About this task:
Scan the entries below for the word "IFAD", then copy each line that holds it.

Records to process:
=====
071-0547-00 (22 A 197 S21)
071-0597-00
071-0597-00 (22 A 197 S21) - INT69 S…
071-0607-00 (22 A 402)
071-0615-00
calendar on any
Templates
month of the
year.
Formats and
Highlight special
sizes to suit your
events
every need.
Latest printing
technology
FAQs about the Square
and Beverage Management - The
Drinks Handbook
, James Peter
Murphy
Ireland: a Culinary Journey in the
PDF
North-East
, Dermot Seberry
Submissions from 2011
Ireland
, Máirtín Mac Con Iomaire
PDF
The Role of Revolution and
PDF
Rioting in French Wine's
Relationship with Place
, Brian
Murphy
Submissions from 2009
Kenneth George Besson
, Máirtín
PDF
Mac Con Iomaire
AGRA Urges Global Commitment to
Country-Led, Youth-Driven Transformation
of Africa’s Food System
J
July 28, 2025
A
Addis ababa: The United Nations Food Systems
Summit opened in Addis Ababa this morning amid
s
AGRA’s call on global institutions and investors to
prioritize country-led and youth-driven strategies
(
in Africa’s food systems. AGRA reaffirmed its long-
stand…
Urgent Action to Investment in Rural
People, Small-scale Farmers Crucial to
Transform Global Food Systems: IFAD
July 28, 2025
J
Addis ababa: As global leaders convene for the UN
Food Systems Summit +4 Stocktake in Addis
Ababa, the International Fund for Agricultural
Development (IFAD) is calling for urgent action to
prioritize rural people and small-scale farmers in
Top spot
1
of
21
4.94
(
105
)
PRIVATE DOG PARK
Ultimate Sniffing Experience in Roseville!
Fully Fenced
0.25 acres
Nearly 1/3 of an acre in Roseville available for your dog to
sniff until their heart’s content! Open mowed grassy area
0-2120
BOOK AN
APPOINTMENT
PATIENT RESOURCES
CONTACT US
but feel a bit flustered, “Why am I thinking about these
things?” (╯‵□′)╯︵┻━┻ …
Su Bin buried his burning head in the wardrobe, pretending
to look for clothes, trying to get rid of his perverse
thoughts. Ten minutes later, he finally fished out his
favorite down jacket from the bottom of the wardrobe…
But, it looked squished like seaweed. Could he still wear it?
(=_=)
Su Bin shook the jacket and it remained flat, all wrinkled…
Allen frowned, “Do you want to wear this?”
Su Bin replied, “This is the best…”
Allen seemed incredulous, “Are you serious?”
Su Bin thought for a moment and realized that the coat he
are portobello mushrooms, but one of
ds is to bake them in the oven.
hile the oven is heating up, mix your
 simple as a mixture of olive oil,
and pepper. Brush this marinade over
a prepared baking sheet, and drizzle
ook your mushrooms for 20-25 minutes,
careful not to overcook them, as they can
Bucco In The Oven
=====
Response to the exercise:
Transform Global Food Systems: IFAD
Development (IFAD) is calling for urgent action to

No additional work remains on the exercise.